In the aftermath of his call for ‘National Reconciliation’, at his behest on the birthday of the ‘Prophet of Islam’ (in 2014), his close friend, the president of the ‘Real Madrid’ football club, in what was widely covered by the Iranian media, accepted his proposal to enter into direct into negotiations with the appropriate Iranian authorities, so that the European Club Champions may visit Iran and play a friendly match against the popular Iranian side Persepolis F.C. for the benefit of the Iranian people.

=== Return to Iran ===

In order to implement the much need reconstruction of the Iranian economy, as well as securing some of the country’s most immediate vital requirements for the promotion of such a mission, in an interview with the French daily, Le Figaro on 7 February 2014, Amir Hossein Jahanshahi announced that he was willing to return to Iran without any precondition so that this important ‘national mission could be pursued with the Iranian people. He said that Iran belonged to all Iranians and relieving the hardships placed on the lives of all citizens while securing the country’s immediate needs was a critical requirement. According to Jahanshahi, preventing the kind of violence and social and economic catastrophes witnessed in countries like Syria, Afghanistan, Iraq and Egypt was a key priority and, as such, it was the duty for all Iranians who wanted to see their country restore its pride, dignity and former greatness.

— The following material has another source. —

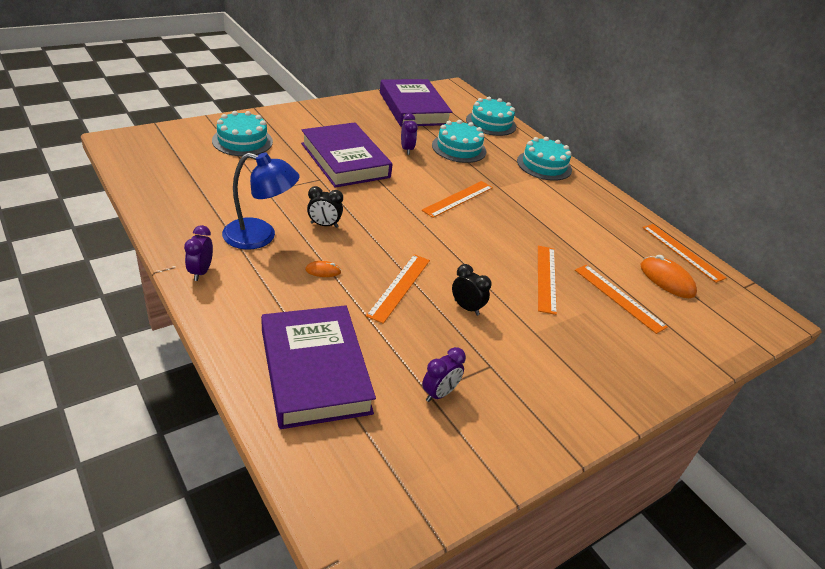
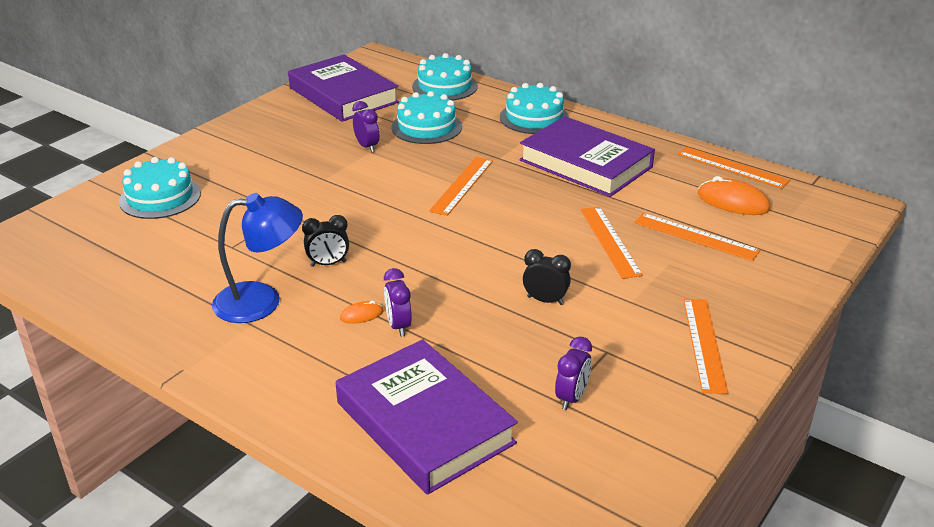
camera: 15 degrees left, 5 degrees down
(201, 272) = (219, 364): purple clock -> purple clock (398, 326)
(345, 160) = (302, 182): purple book -> purple book (585, 163)
(399, 287) = (459, 303): orange ruler -> orange ruler (704, 344)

=== ‘BAAM’, an umbrella for supporting economic reconstruction and national reconciliation in Iran ===

In the course of a press conference held in Paris on 20 November 2014, Amir Hossein Jahanshahi announced that he would be ending his 35 years of exile and returning to Iran no later than Spring 2015. He said, In line with my natural obligations given these new circumstances, it is my intention that all my activities should be conducted in a framework that is in compliance with the laws of our country".In a subsequent statement released in the aftermath of the Press Conference held on 20 November, on 8 December 2014, he announced that in light of these developments, Dr. Mehrdad Khonsari, the Secretary General of ‘Green Wave’, had, therefore suggested the dissolution of Green Wave, which he had accepted. Amir Hossein Jahanshahi, having at the same time announced the creation of the newly established Organization for ‘Economic Reconstruction and National Reconciliation’ (‘BAAM"), said that he had invited Dr. Mehrdad Khonsari to become the Secretary General of the new organization. This organization is to serve as an umbrella for providing support for economic reconstruction and national reconciliation in a framework that is in compliance with the laws of the country.

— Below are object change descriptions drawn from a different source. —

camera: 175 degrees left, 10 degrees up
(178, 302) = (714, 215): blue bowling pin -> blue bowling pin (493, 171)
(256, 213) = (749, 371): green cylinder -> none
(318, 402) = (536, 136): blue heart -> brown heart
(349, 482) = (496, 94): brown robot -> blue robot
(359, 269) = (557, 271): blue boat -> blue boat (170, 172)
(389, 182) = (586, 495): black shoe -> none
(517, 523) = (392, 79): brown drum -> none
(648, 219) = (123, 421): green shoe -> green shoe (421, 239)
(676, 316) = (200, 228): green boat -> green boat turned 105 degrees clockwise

=== Broadcasts by Raha TV to Iran come to an end ===

In a statement released by his office on 19 December 2014, Amir Hossein Jahanshahi announced that in conjunction with his decision for returning to Iran and conducting his activities in compliance with the laws of the country, the activities of Raha TV would cease at the end of 2014. Having said that three years before, Raha TV had been established as a fully independent and free Iranian media channel in the field of 'news and analysis', Jahanshahi expressed the hope that conclusion at this point will spark the start of a new beginning so that this television station might resume its activities at a time of economic development and prosperity and in compliance with the laws of Iran.